Here, there's rice, canned food and sometimes Milo that we can rely on, when we run out of milk powder,' she says.

Mrs Koh is particularly moved by the plight of such families.

'I am willing to help these young people out because they are genuinely at their wits' end.

I allow them to join our food queues because I trust them and want to help them.'

Known to Kim Tian residents as 'Hui Tai' (Mrs Koh in Cantonese), she is well-known for her work with senior citizens as a volunteer at Lions Befrienders.

Since most of the seniors at Kim Tian Road live alone and are cooped up in one-room flats all day, she encourages them to socialise at the void decks.

She has even appointed a level representative for each floor of Block 124, and an overall block representative, to help them solve day-to-day difficulties such as buying provisions and running errands for the immobile and taking the sick to the doctor.

'They can keep a lookout for each other when I'm not around and forge a bond through their daily chats,' she says.

Several times a month, she charters a bus to take them to places such as the Singapore Zoo and the Jurong BirdPark, or lunch at the Goodwood Park Hotel.

Mrs Koh's sons fund her volunteer efforts.

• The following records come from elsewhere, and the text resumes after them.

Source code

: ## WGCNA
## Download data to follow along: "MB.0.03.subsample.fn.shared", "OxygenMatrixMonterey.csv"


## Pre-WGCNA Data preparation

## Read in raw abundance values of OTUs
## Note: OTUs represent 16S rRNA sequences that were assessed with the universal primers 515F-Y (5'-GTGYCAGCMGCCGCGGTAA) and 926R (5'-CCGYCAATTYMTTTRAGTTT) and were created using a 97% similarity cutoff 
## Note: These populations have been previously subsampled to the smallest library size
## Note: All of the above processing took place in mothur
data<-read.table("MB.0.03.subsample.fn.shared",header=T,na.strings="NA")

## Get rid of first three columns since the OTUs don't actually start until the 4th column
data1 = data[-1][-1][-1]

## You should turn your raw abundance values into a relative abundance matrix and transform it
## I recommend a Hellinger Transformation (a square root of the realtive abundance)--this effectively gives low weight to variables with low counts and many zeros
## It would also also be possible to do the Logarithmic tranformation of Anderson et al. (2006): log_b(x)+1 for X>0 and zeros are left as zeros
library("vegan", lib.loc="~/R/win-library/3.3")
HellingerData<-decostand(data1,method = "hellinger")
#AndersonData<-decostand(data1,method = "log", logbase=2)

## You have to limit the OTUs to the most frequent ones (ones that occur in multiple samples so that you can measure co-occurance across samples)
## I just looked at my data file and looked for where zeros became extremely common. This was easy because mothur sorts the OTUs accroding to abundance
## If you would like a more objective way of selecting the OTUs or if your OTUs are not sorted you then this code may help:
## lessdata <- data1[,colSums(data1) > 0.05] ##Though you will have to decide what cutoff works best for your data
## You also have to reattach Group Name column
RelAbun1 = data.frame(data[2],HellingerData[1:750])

Dr Hsu Li Fern, 40, is a cardiologist at the National Heart Centre, while Dr Hsu Li Yang, 36, is an infectious diseases specialist at National University Hospital.

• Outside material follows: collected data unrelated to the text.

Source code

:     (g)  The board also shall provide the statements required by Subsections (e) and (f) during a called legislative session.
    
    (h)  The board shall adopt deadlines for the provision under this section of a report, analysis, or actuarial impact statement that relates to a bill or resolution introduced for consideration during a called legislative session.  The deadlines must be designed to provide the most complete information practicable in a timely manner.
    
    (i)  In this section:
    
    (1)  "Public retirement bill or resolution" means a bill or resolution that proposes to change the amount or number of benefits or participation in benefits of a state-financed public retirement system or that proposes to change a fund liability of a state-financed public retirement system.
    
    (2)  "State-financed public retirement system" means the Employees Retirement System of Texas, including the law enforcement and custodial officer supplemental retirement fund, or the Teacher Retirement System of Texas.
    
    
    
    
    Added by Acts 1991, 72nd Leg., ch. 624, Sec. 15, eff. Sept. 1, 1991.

Her 80-year-old husband, a former businessman, continues to be supportive of her volunteer work.

She has always been a housewife.

The daughter of a businessman and a housewife, she started volunteering in 1984 when she taught handicraft-making to senior citizens at Tiong Bahru Community Centre.

Her heart went out to them when she found out they survived on meals of salted fish and rice.

She says: 'They needed proper meals and nutrition so I asked my maid to cook for them.'

But the food her maid prepared could serve only 10 elderly folk.

So she recruited 20 housewives to cook at Tiong Bahru and Kim Tian community centres.

'The old folk I met told me that they were waiting for death to come.

I said: 'No, this shouldn't be how you live your golden years',' she recalls.

'They needed to have meaning in their lives and with proper meals, I thought they would have at least something to look forward to a few times a week.'

Since then, she has roped in other meal ration sponsors like Zouk, Bo Tien Welfare Service Association and Tang Gah Beo Temple.

Her friends, as well as kind-hearted individuals who have heard about her efforts, also chip in at times.

Over the past two decades, she has also helped arrange funerals for almost 40 people in the area - including some samsui women and amahs.

She and her group of 10 volunteers, mostly middle-aged working adults, chip in to pay for the funerals.

The free-thinker attributes her giving nature to the example her mother set.

'I was brought up in a middle-class family and I learnt from my mother that it was always a blessing to give and help others, in cash or in kind.

'We're all Singaporeans so we should always try to help the needy. We can start by being friends with them,' she said.

71, and still a volunteer

MRS Linda Koh, 71, has been a volunteer with the community group Lions Befrienders for the past 25 years and chairman of Tiong Bahru Community Centre for 15 years.

The housewife started out in 1984 as a volunteer teaching handicraft skills weekly to senior citizens at Tiong Bahru Community Centre. A year later, she started thrice weekly food drives for the elderly at Kim Tian Road, which has continued until today.

She recently started helping low-income families and young singles affected by the recession. She welcomes them to join her food queue, providing them with free food parcels three times a week at Kim Tian Road and once a month at Jalan Bukit Merah and Punggol.